Krebsforschungzentrum: Neue Hoffnung für Tumorpatienten

Frankfurt wird zur Hochburg der Krebsbekämpfung. Am Campus Niederrad entsteht das neue „Frankfurt Cancer Institute“ des hessischen Förderprogramms „LOEWE“.

Mit dem „Frankfurt Cancer Institute“ (FCI) werde für die Krebsforschung „ein international sichtbares Zentrum am Standort Frankfurt geschaffen“, sagte Wissenschaftsminister Boris Rhein (CDU) am Freitag. Der Schwerpunkt des Instituts liege auf der translationalen Forschung – also der Verknüpfung verschiedener Fachgebiete der Krebsforschung. Das Ziel seien verbesserte Behandlungsmöglichkeiten von Tumoren, die auf die jeweiligen Patienten individuell zugeschnitten sein sollen.

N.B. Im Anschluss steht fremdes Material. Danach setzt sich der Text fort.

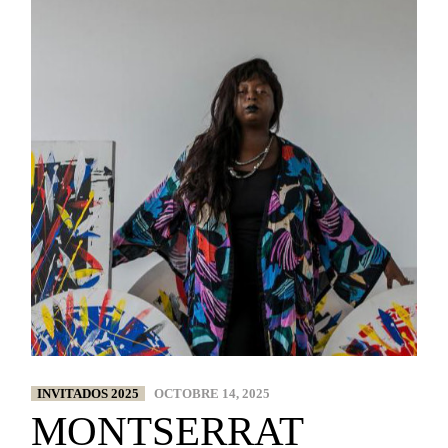
INVITADOS 2025
OCTOBRE 14, 2025
MONTSERRAT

Das Land fördert den Neubau mit rund 26 Millionen Euro. Das Förderprogramm „LOEWE“ steht für „Landes-Offensive zur Entwicklung Wissenschaftlich-ökonomischer Exzellenz“.

Das Institut ist eine gemeinsame Initiative von Krebsforschern der Goethe-Universität Frankfurt und des Georg-Speyer-Hauses. Insgesamt soll der Neubau rund 73,5 Millionen Euro kosten. Wie das Land Hessen übernimmt auch der Bund rund 26 Millionen Euro. Der Rest entfällt auf die Deutsche Krebshilfe (20 Millionen Euro) und weitere Partner. Die Bauarbeiten beginnen voraussichtlich 2020. Vier Jahre später soll das Institut die Arbeit aufnehmen.

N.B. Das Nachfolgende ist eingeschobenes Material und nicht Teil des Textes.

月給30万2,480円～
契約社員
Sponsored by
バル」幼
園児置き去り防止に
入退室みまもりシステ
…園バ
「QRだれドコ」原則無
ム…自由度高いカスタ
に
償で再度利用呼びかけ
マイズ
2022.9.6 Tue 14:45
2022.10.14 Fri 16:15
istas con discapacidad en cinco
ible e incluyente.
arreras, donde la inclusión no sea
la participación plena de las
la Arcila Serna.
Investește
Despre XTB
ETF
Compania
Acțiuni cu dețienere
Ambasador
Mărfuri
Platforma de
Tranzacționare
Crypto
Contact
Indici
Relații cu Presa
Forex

Ziel ist es, die gewonnenen wissenschaftlichen Erkenntnisse so schnell wie möglich zur individuellen Behandlung von Tumorpatienten sowie zur weiteren Therapieentwicklung zu nutzen. Wenn beispielsweise bei Patienten die bisher angewandten Therapien nicht anschlagen, könnte Tumormaterial an die im Labor des FCI tätigen Kollegen gesandt werden, um festzustellen, warum sie nicht auf die Therapie reagieren. Anhand des Patientengewebes kann dann konkret geforscht werden, um neue Wirkstoffe zu finden, die wiederum unmittelbar dem Patienten zugutekommen können. Wissenschaftsminister Boris Rhein: „Ich habe die Hoffnung, dass sich dadurch die Perspektive für alle betroffenen Patienten durch moderne Therapieansätze erheblich verbessert. Mit dem ,Frankfurt Cancer Institute‘ wird zudem ein international sichtbares Zentrum am Standort Frankfurt geschaffen, in dem die exzellenten Forschungskooperationen und -partnerschaften ein institutionalisiertes Zuhause finden.“

Initiiert wurde das Institut von den Wissenschaftlern Prof. Dr. Greten, Prof. Dr. Serve und Prof. Dr. Dikic. Die drei Wissenschaftler verkörpern den interdisziplinären Ansatz. „Hier werden wir endlich die enge Zusammenarbeit zwischen Grundlagen- und klinischen Forschern unter einem Dach realisieren können und so durch eine effiziente Bündelung und die Schaffung einer gemeinsamen Infrastruktur Projekte bearbeiten, von denen Patienten direkt profitieren. Damit schließen wir eine große Lücke in der translationalen Krebsforschung zwischen Krankenbett und Labor“, erklärte Prof. Florian Greten, Direktor des Georg-Speyer-Hauses.